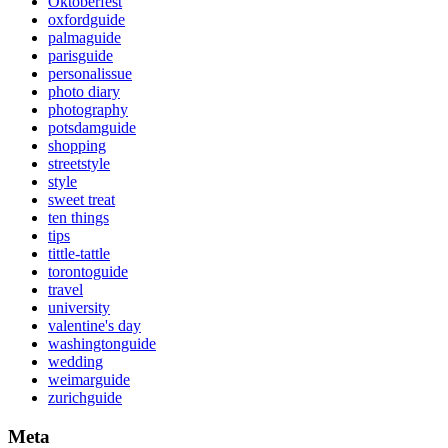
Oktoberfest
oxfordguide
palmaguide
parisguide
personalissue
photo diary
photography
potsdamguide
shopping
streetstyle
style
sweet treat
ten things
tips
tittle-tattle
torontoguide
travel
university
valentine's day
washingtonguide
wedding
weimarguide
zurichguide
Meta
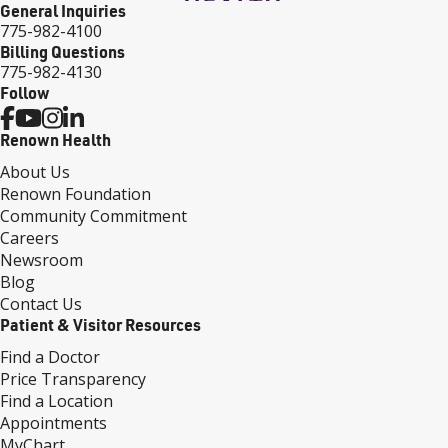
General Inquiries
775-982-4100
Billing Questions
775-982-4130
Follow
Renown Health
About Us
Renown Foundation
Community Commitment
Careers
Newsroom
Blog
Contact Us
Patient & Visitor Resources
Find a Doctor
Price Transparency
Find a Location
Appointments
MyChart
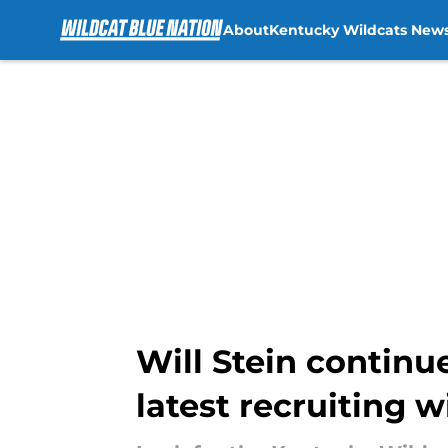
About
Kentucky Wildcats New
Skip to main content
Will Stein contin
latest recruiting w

_ _ _

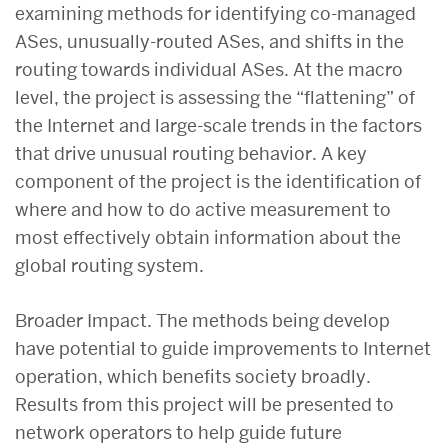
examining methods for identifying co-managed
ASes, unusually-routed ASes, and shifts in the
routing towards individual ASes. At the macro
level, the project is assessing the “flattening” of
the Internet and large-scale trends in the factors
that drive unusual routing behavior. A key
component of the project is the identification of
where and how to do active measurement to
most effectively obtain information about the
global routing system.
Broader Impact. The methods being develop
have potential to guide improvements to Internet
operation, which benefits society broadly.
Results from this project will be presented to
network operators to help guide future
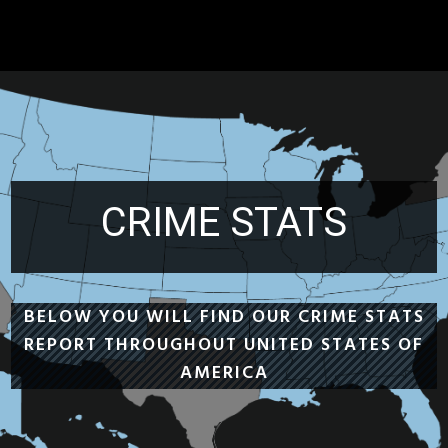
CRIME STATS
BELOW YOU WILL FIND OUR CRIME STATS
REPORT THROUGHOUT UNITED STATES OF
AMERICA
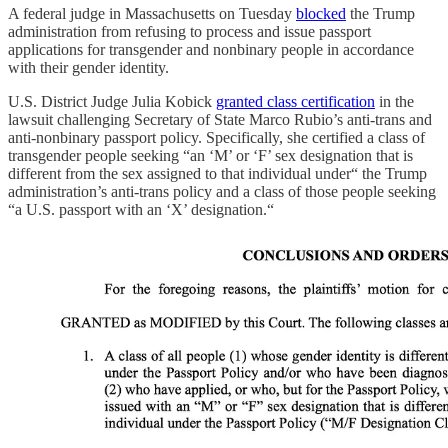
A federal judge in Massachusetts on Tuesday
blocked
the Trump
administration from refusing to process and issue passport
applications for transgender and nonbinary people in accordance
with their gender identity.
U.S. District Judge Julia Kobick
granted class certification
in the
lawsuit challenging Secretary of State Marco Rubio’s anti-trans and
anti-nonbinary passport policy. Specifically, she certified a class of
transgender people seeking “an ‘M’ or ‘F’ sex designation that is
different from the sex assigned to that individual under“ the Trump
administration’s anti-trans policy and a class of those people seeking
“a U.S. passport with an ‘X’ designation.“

_ _ _

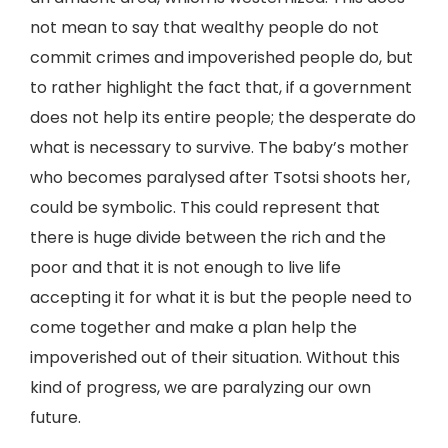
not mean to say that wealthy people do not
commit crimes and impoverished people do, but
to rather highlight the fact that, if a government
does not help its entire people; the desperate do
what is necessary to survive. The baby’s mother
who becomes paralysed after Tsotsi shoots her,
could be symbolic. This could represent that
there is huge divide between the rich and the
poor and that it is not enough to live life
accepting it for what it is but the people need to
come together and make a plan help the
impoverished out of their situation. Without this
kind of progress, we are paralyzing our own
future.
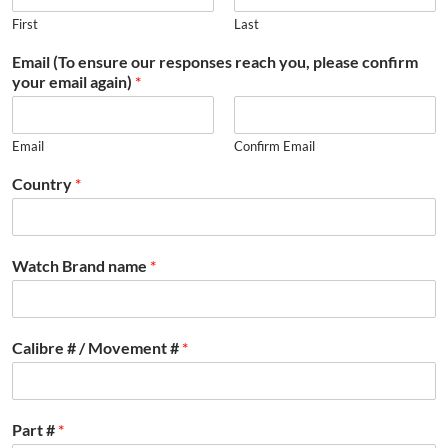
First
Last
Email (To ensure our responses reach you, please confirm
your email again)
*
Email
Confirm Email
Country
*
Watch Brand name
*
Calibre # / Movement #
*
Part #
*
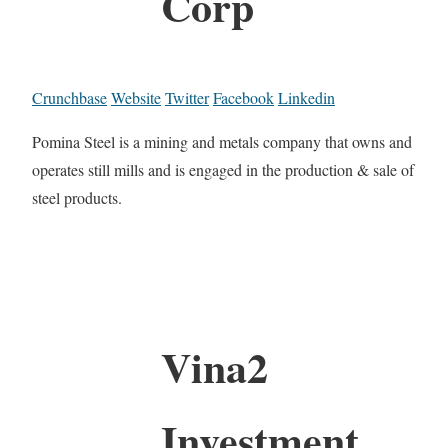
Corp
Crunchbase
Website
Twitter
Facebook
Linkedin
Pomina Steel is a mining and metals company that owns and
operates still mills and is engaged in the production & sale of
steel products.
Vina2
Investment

_ _ _

#### Job
Render the lines of the listing above, from the line containing "A federal judge in Massachusetts on Tuesday" up to and including the line containing "different from the", as a JSON list of strings with one string per line and blank lines omitted.

#### Response to this task
[
  "A federal judge in Massachusetts on Tuesday",
  "blocked",
  "the Trump",
  "administration from refusing to process and issue passport",
  "applications for transgender and nonbinary people in accordance",
  "with their gender identity.",
  "U.S. District Judge Julia Kobick",
  "granted class certification",
  "in the",
  "lawsuit challenging Secretary of State Marco Rubio’s anti-trans and",
  "anti-nonbinary passport policy. Specifically, she certified a class of",
  "transgender people seeking “an ‘M’ or ‘F’ sex designation that is",
  "different from the sex assigned to that individual under“ the Trump"
]